Mit Bescheid vom 16.10.2009 lehnte die Antragsgegnerin den Antrag der Antragstellerin unter Bezugnahme auf § 7 Abs. 5 und Abs. 6 SGB II ab. Den dagegen eingelegten Widerspruch vom 23.10.2009 wies die Antragsgegnerin mit Widerspruchsbescheid vom 04.11.2009 als unbegründet zurück.

Am 26.11.2009 hat die Antragstellerin beim Sozialgericht Leipzig dagegen Klage erhoben (S 18 AS 4100/09) und gleichzeitig die Gewährung einstweiligen Rechtsschutzes beantragt.

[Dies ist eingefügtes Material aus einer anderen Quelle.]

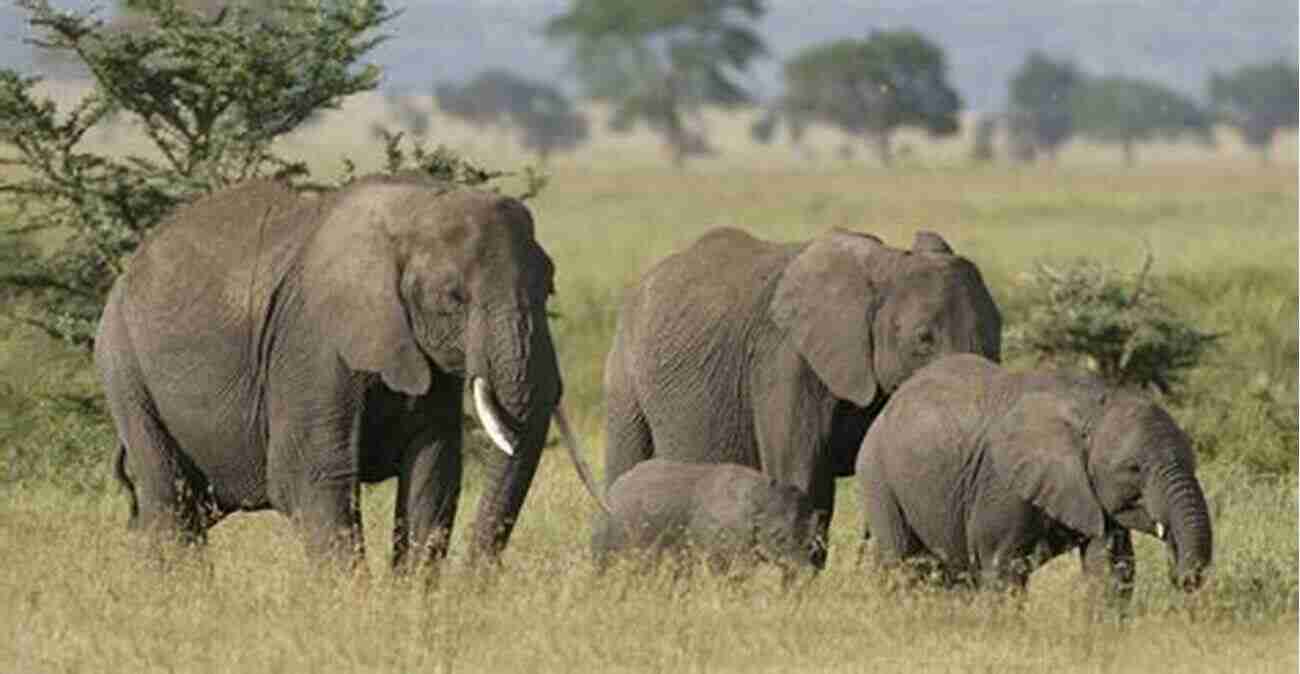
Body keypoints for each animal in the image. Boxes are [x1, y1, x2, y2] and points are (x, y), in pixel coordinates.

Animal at [94, 175, 595, 575]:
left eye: (549, 286)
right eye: (452, 298)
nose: (471, 585)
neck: (416, 206)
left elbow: (433, 473)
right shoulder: (311, 344)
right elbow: (312, 478)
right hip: (124, 366)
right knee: (170, 500)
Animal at [603, 227, 998, 564]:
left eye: (996, 333)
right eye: (923, 339)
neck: (885, 264)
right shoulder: (785, 357)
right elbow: (801, 474)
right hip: (623, 372)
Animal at [857, 353, 1211, 598]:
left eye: (1193, 461)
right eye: (1134, 468)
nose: (1181, 577)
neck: (1093, 409)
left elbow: (1112, 568)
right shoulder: (1002, 483)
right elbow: (1003, 570)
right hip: (878, 475)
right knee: (901, 559)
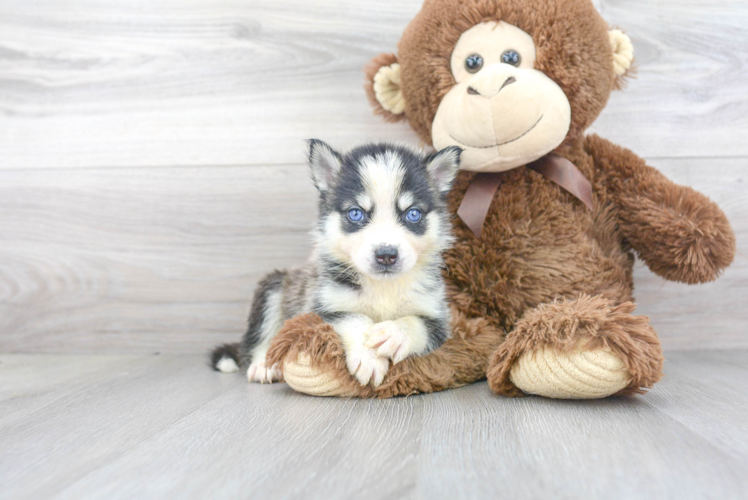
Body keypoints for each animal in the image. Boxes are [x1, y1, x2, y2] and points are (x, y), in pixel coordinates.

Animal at [210, 141, 462, 386]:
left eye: (413, 214)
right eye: (355, 214)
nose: (386, 255)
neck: (382, 286)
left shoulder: (439, 318)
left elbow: (416, 322)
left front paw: (394, 333)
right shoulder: (320, 309)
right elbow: (353, 317)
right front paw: (368, 357)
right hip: (273, 288)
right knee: (260, 338)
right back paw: (265, 365)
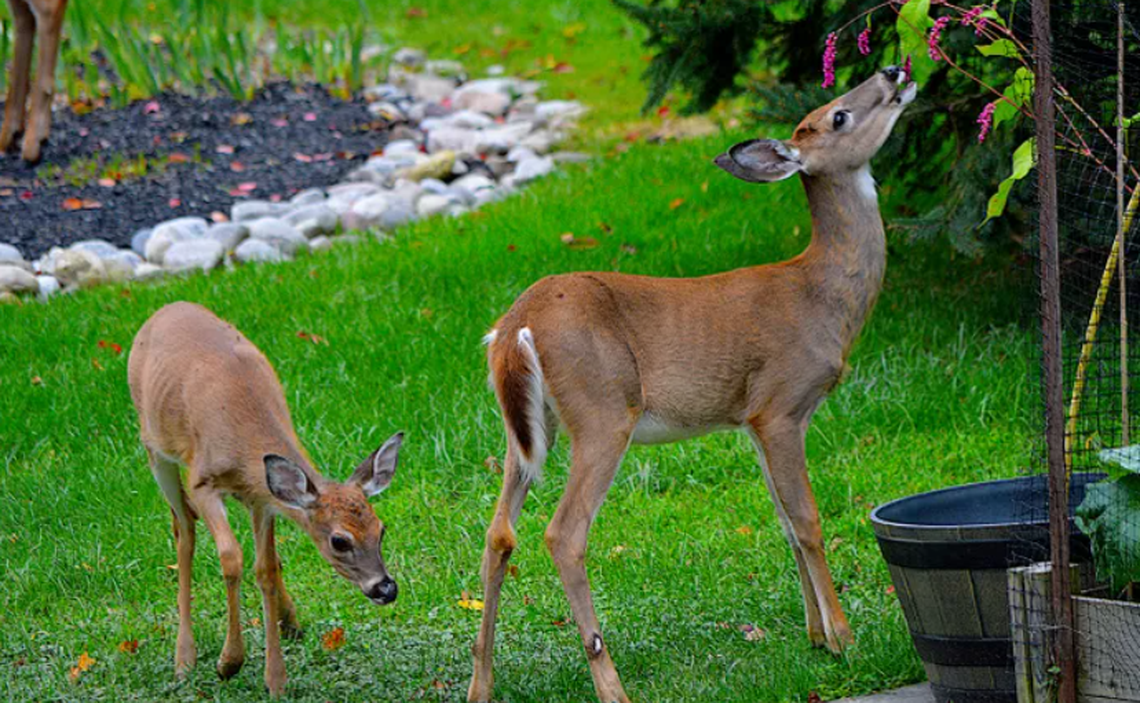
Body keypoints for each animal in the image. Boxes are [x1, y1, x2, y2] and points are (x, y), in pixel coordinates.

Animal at [128, 302, 404, 697]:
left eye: (381, 530)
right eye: (339, 541)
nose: (386, 588)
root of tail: (166, 308)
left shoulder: (264, 500)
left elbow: (267, 570)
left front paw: (275, 679)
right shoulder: (203, 481)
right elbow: (231, 559)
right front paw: (229, 663)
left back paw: (289, 621)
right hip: (154, 447)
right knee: (184, 529)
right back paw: (184, 658)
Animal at [467, 66, 917, 703]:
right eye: (839, 115)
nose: (894, 70)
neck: (822, 296)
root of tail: (513, 326)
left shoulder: (750, 419)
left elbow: (783, 520)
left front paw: (814, 636)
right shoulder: (781, 404)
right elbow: (807, 520)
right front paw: (843, 638)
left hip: (528, 431)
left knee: (498, 533)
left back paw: (481, 682)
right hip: (604, 411)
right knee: (563, 533)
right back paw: (612, 686)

Im gerichtlichen Verfahren hat die Antragstellerin den Bescheid der HGB vom 05.08.2009 vorgelegt, mit dem sie für das Wintersemester 2009/2010 vom Studium beurlaubt wurde. Die Entscheidung ergehe unter der Auflage, einen Nachweis über die studienbegleitende praktische Tätigkeit bis spätestens 15.09.2009 nachzureichen. Nach § 19 Abs. 1 Nr. 3 Immatrikulationsordnung der HGB könne ein Student auf Antrag insbesondere für eine dem Studienziel dienende praktische Tätigkeit beurlaubt werden. Eine Bestätigung, wonach sie das Pflichtpraktikum gemäß Studienordnung bereits absolviert habe, liege vor. Die Antragstellerin hat ferner eidesstattlich versichert, dass sie bisher ihr Studium durch Unterhaltsleistungen und Erwerbstätigkeit finanziert habe. Das Praktikum habe sie bereits am 01.04.2009 begonnen. Während des Sommersemesters habe sie noch eine Tutorentätigkeit an der Uni ausgeübt. Das Praktikum sei so ausgestaltet gewesen, dass sie flexible Arbeitszeiten ohne feste Anwesenheitszeiten gehabt habe. Da sie momentan weder Anspruch auf Unterhaltsleistungen habe noch Sozialleistungen beziehe, sei sie zur Sicherung des Lebensunterhalts dringend auf die beantragte Leistung nach dem SGB II angewiesen. Ihre Eltern unterstützten sie lediglich mit 150,00 EUR monatlich. Darüber hinaus seien Darlehen oder finanzielle Unterstützung durch Dritte nicht möglich.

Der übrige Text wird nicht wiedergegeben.